• **About this exercise**: Retype the range from the line holding "Anadolu’nun Ekümenik" to the last line of the listing, inclusive, exactly as it appears and with nothing else.
————————
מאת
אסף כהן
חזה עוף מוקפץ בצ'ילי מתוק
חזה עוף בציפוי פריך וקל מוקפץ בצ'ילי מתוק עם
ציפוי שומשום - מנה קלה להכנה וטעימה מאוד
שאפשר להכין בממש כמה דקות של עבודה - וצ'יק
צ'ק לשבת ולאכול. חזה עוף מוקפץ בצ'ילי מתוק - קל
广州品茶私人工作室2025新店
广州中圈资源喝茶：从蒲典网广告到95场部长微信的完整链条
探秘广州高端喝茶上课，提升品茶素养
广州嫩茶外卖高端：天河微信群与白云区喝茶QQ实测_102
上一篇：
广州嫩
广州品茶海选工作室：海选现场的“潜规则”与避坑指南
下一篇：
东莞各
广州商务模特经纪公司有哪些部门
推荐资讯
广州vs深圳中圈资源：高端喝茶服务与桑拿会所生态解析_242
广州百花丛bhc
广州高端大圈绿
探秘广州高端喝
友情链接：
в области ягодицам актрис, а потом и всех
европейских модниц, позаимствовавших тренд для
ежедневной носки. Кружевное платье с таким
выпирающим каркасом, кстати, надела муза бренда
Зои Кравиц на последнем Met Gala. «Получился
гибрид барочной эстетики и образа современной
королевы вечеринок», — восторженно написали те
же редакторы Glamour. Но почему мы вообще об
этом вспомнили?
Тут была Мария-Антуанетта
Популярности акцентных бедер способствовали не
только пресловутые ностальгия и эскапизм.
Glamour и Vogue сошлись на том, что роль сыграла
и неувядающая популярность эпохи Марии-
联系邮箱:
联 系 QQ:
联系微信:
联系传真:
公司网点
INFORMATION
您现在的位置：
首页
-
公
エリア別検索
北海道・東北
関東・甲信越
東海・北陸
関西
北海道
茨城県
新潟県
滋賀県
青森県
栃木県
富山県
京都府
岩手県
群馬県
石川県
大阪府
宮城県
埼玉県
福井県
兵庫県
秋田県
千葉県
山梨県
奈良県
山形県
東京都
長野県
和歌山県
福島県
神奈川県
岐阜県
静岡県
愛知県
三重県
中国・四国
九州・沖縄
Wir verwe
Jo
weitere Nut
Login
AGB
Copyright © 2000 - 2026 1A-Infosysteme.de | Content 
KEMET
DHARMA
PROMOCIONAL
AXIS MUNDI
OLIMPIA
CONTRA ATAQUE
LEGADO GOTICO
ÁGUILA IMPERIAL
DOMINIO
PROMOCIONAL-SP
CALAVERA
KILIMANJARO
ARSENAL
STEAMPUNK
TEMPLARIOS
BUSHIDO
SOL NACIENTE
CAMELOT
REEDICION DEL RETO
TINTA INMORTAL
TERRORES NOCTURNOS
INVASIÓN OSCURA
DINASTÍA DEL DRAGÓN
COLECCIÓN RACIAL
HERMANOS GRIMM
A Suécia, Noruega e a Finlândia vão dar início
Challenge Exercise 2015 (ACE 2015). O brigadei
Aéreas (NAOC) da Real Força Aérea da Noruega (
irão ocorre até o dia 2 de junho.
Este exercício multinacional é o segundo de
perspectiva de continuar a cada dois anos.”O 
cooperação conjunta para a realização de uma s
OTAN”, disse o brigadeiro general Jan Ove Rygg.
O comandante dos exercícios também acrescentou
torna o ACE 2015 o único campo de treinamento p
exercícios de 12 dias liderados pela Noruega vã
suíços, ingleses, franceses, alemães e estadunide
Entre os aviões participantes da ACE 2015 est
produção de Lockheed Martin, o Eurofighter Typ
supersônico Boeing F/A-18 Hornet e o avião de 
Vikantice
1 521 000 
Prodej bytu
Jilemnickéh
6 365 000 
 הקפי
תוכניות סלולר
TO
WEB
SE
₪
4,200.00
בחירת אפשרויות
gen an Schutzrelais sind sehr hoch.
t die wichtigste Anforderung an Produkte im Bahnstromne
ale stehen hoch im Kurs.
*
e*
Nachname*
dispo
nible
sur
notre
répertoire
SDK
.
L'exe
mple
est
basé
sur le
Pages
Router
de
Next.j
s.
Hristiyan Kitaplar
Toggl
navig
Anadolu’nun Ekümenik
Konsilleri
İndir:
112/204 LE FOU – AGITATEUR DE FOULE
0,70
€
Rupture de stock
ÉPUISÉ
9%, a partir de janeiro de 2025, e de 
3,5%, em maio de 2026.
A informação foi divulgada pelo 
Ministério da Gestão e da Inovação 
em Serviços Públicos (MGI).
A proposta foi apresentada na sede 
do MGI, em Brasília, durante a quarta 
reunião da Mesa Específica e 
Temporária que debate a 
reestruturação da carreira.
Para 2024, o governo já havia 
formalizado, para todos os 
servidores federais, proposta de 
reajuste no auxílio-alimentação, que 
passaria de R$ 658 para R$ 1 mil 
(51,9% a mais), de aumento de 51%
————————
• **Output of the task**:
Anadolu’nun Ekümenik
Konsilleri
İndir:
112/204 LE FOU – AGITATEUR DE FOULE
0,70
€
Rupture de stock
ÉPUISÉ
9%, a partir de janeiro de 2025, e de 
3,5%, em maio de 2026.
A informação foi divulgada pelo 
Ministério da Gestão e da Inovação 
em Serviços Públicos (MGI).
A proposta foi apresentada na sede 
do MGI, em Brasília, durante a quarta 
reunião da Mesa Específica e 
Temporária que debate a 
reestruturação da carreira.
Para 2024, o governo já havia 
formalizado, para todos os 
servidores federais, proposta de 
reajuste no auxílio-alimentação, que 
passaria de R$ 658 para R$ 1 mil 
(51,9% a mais), de aumento de 51%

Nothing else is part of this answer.